Le milleième jour des attaques du Hamas en Israël, survenu le 7 octobre, est marqué par plusieurs événements commémoratifs à travers le pays. Ces attaques tragiques ont causé la mort de 1 200 personnes et ont entraîné des appels à la démission de Benyamin Nétanyahou tout en suscitant des revendications pour désarmer les groupes armés palestiniens.
“1 000 jours de guerre”, titrait le quotidien Israel Hayom le 2 juillet. Comme de nombreux autres médias israéliens, il souligne cet anniversaire en évoquant les conflits qui ont suivi ce massacre, notamment les combats contre le Hamas à Gaza, plusieurs guerres contre le Hezbollah au Liban, et des opérations militaires conjointes avec les États-Unis contre l’Iran.
Trois ans après ces événements, la tension perdure. Israel Hayom rapporte les craintes des habitants des zones frontalières, inquiets d'une potentielle résurgence des attaques du Hamas. Ces derniers redoutent que le gouvernement israélien ne reproduise les erreurs du passé, et les laisse vulnérables face à l'organisation terroriste.

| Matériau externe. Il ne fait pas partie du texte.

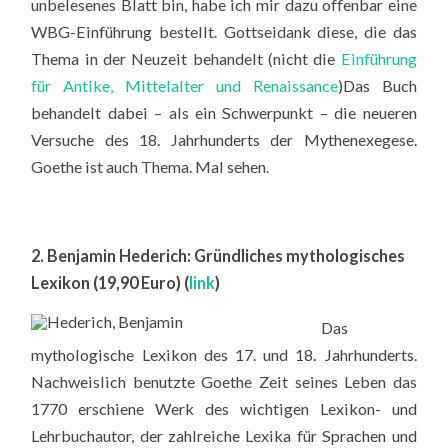
unbelesenes Blatt bin, habe ich mir dazu offenbar eine
WBG-Einführung bestellt. Gottseidank diese, die das
Thema in der Neuzeit behandelt (nicht die
Einführung
für Antike, Mittelalter und Renaissance
)Das Buch
behandelt dabei – als ein Schwerpunkt – die neueren
Versuche des 18. Jahrhunderts der Mythenexegese.
Goethe ist auch Thema. Mal sehen.
2. Benjamin Hederich: Gründliches mythologisches
Lexikon (19,90 Euro) (
link
)
Das
mythologische Lexikon des 17. und 18. Jahrhunderts.
Nachweislich benutzte Goethe Zeit seines Leben das
1770 erschiene Werk des wichtigen Lexikon- und
Lehrbuchautor, der zahlreiche Lexika für Sprachen und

“Les résidents des zones frontalières craignent que le gouvernement ne les abandonne face aux menaces du Hamas,” peut-on lire dans le quotidien. En effet, un projet pilote approuvé par le Conseil de la paix vise à établir des abris humanitaires pour les civils de Gaza, baptisés d'un certain nombre d'aménagements dans les zones sensibles. Cela soulève des inquiétudes d’infiltration de membres du Hamas, selon les analyses d'Israel Hayom.
“Le sang est sur les mains de Nétanyahou”
Le kibboutz Kerem Shalom, situé à proximité de Gaza, a vivement réagi en exigeant le désarmement total du Hamas. Le communiqué de cette communauté souligne les lourdes pertes subies lors des invasions précédentes : “Nous ne pouvons accepter que l'ennemi se réinstalle près de nos communautés.”
Dans plusieurs villes du pays, des appels au désarmement du Hamas au gouvernement se sont multipliés. Les commémorations, prévues dans plus de 50 lieux, culmineront ce soir à Tel-Aviv, sur la place des Otages, qui va désormais porter le nom de “place du Souvenir”. Des manifestants se sont regroupés sur la place de Paris à Jérusalem pour exiger la démission de Nétanyahou. “Le sang est sur ses mains,” affirment-ils, dénonçant son rôle dans la situation actuelle.